### [TASK DIRECTIONS]
Your task is to extract every entry that follows word for word while excluding the pictures.

------ DATA SUPPLIED ------

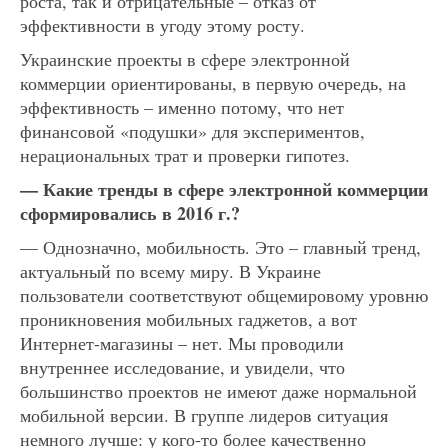
роста, так и отрицательные – отказ от
эффективности в угоду этому росту.
Украинские проекты в сфере электронной
коммерции ориентированы, в первую очередь, на
эффективность – именно потому, что нет
финансовой «подушки» для экспериментов,
нерациональных трат и проверки гипотез.
— Какие тренды в сфере электронной коммерции
сформировались в 2016 г.?
— Однозначно, мобильность. Это – главный тренд,
актуальный по всему миру. В Украине
пользователи соответствуют общемировому уровню
проникновения мобильных гаджетов, а вот
Интернет-магазины – нет. Мы проводили
внутреннее исследование, и увидели, что
большинство проектов не имеют даже нормальной
мобильной версии. В группе лидеров ситуация
немного лучше: у кого-то более качественно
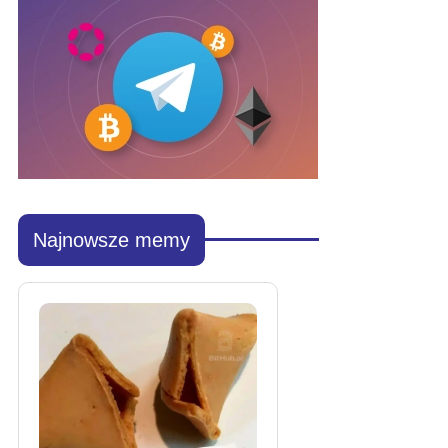
Najnowsze memy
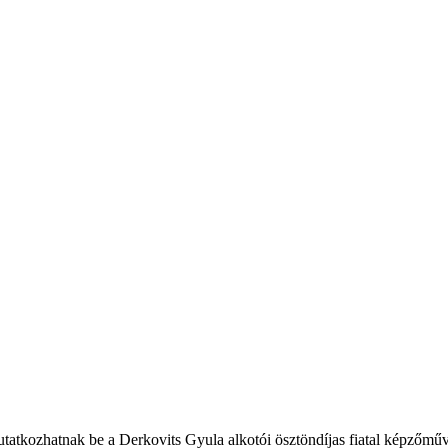
atkozhatnak be a Derkovits Gyula alkotói ösztöndíjas fiatal képzőmű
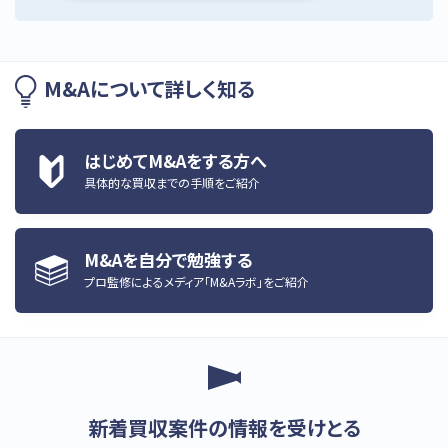
M&Aについて詳しく知る
はじめてM&Aをする方へ
具体的な買収までの手順をご紹介
M&Aを自分で勉強する
プロ監修によるメディア「M&Aラボ」をご紹介
新着買収案件の情報を受けとる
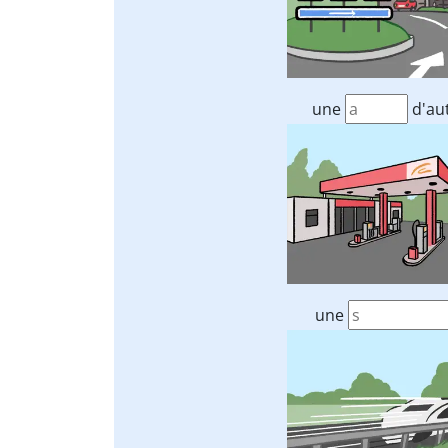
une
d'au
une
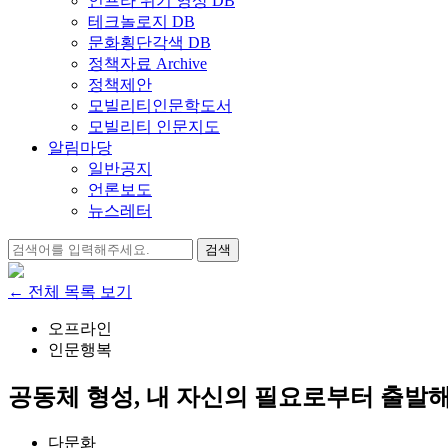
인프라 위기 영상 DB
테크놀로지 DB
문화횡단각색 DB
정책자료 Archive
정책제안
모빌리티인문학도서
모빌리티 인문지도
알림마당
일반공지
언론보도
뉴스레터
검
색:
← 전체 목록 보기
오프라인
인문행복
공동체 형성, 내 자신의 필요로부터 출발
다문화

------

### [FINISHED EXERCISE]
роста, так и отрицательные – отказ от
эффективности в угоду этому росту.
Украинские проекты в сфере электронной
коммерции ориентированы, в первую очередь, на
эффективность – именно потому, что нет
финансовой «подушки» для экспериментов,
нерациональных трат и проверки гипотез.
— Какие тренды в сфере электронной коммерции
сформировались в 2016 г.?
— Однозначно, мобильность. Это – главный тренд,
актуальный по всему миру. В Украине
пользователи соответствуют общемировому уровню
проникновения мобильных гаджетов, а вот
Интернет-магазины – нет. Мы проводили
внутреннее исследование, и увидели, что
большинство проектов не имеют даже нормальной
мобильной версии. В группе лидеров ситуация
немного лучше: у кого-то более качественно
Najnowsze memy
atkozhatnak be a Derkovits Gyula alkotói ösztöndíjas fiatal képzőmű
M&Aについて詳しく知る
はじめてM&Aをする方へ
具体的な買収までの手順をご紹介
M&Aを自分で勉強する
プロ監修によるメディア「M&Aラボ」をご紹介
新着買収案件の情報を受けとる
une
d'au
une
인프라 위기 영상 DB
테크놀로지 DB
문화횡단각색 DB
정책자료 Archive
정책제안
모빌리티인문학도서
모빌리티 인문지도
알림마당
일반공지
언론보도
뉴스레터
검
색:
← 전체 목록 보기
오프라인
인문행복
공동체 형성, 내 자신의 필요로부터 출발
다문화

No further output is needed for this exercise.